──────── Исходный текст

К выборам царя Русь подходила постепенно, примерно так же, как Советский Союз — к первым президентским выборам. И Горбачев стал президентом страны не в ходе прямого всеобщего голосования, а через собрание выборщиков — на Съезде народных депутатов. Вот и Бориса Годунова царем избирал собор. На Съезде присутствовало 1500 человек, на соборе — примерно 500.
Но сначала все-таки о самом феномене русского собора. Земские соборы стали крупными событиями политической жизни Московского государства XVI–XVII веков. Они были схожи с представительными собраниями в Западной Европе, но многое делалось, конечно, своеобразно, на русский лад. Появление соборов, томно так же как и представительных собраний в ряде европейских стран, совпадает с окончательным объединением государства, но вот причина их появления в России была абсолютно иной.
На Западе представительные собрания выросли из политической борьбы различных сословий и стали в дальнейшем ареной этой борьбы. Земские соборы при своем возникновении должны были решать в первую очередь не политические, а административные задачи. Расширяя свое влияние и границы, московская власть заметила, что теряет контроль над ситуацией в государстве. Небольшое правительство, к тому же отдаленное от регионов, не знало ситуации на местах, не имело эффективных рычагов управления обширными землями. Периодически созывавшиеся Земские соборы должны были помочь центру установить контроль над провинцией.

────────────────

§ **Задания**
1) Определите, соответствуют ли тексту о земских соборах следующие утверждения, и для каждого ответьте «да» или «нет», дословно приведя решающие слова текста.
(a) На соборе, избиравшем Бориса Годунова, присутствовало около 500 человек.
(b) Горбачев стал президентом в ходе прямого всеобщего голосования.
(c) Земские соборы при своем возникновении должны были решать прежде всего политические задачи.
2) Ответьте на вопросы по тексту о земских соборах.
(a) Сколько человек присутствовало на Съезде народных депутатов?
(b) В каких веках земские соборы стали крупными событиями политической жизни Московского государства?
(c) Из чего выросли представительные собрания на Западе?
3) Верните без изменений отрывок текста о земских соборах от слов «К выборам царя» до слов «соборе — примерно 500.» включительно.
Приведенный далее материал к этому тексту никакого отношения не имеет.

──────── Предоставленный материал

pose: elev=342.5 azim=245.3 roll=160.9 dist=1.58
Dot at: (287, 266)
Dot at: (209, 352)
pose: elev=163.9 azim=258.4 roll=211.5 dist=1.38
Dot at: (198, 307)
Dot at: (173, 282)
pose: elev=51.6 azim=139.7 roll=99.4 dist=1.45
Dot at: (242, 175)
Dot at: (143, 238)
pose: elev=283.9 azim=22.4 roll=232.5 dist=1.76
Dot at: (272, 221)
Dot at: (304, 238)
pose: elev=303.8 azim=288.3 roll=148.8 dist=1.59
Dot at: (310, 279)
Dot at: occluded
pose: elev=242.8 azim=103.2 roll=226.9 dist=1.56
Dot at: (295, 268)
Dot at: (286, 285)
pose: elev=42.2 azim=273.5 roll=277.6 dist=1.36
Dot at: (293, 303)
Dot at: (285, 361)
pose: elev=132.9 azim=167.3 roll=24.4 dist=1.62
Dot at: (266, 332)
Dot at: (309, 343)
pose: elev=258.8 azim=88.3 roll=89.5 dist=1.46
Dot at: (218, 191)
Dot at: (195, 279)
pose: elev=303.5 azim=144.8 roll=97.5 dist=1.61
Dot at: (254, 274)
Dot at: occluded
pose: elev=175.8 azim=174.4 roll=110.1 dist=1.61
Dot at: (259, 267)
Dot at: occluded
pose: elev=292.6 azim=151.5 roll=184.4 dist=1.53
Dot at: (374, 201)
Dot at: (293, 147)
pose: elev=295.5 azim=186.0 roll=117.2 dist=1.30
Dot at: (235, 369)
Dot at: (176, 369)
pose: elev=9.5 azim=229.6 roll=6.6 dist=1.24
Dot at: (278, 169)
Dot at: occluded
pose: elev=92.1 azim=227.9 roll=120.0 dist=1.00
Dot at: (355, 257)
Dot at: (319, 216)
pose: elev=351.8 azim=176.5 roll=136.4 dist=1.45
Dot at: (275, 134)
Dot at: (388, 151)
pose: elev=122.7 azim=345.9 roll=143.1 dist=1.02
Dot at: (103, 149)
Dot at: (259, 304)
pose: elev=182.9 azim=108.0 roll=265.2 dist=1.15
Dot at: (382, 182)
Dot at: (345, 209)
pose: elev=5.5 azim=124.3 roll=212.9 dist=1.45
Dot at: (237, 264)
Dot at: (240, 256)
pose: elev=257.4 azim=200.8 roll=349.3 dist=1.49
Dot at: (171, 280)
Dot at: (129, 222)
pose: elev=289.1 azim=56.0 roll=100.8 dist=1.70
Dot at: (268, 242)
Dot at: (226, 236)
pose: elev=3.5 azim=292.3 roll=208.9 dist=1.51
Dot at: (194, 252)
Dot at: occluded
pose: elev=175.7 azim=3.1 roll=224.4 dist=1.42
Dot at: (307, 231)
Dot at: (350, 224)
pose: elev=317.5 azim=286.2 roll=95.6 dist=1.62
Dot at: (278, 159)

────────────────

§ **Ответы**
1)
(a) Да: «на соборе — примерно 500».
(b) Нет: «Горбачев стал президентом страны не в ходе прямого всеобщего голосования, а через собрание выборщиков».
(c) Нет: «должны были решать в первую очередь не политические, а административные задачи».

2)
(a) 1500 человек.
(b) В XVI–XVII веках.
(c) Из политической борьбы различных сословий.

3)
К выборам царя Русь подходила постепенно, примерно так же, как Советский Союз — к первым президентским выборам. И Горбачев стал президентом страны не в ходе прямого всеобщего голосования, а через собрание выборщиков — на Съезде народных депутатов. Вот и Бориса Годунова царем избирал собор. На Съезде присутствовало 1500 человек, на соборе — примерно 500.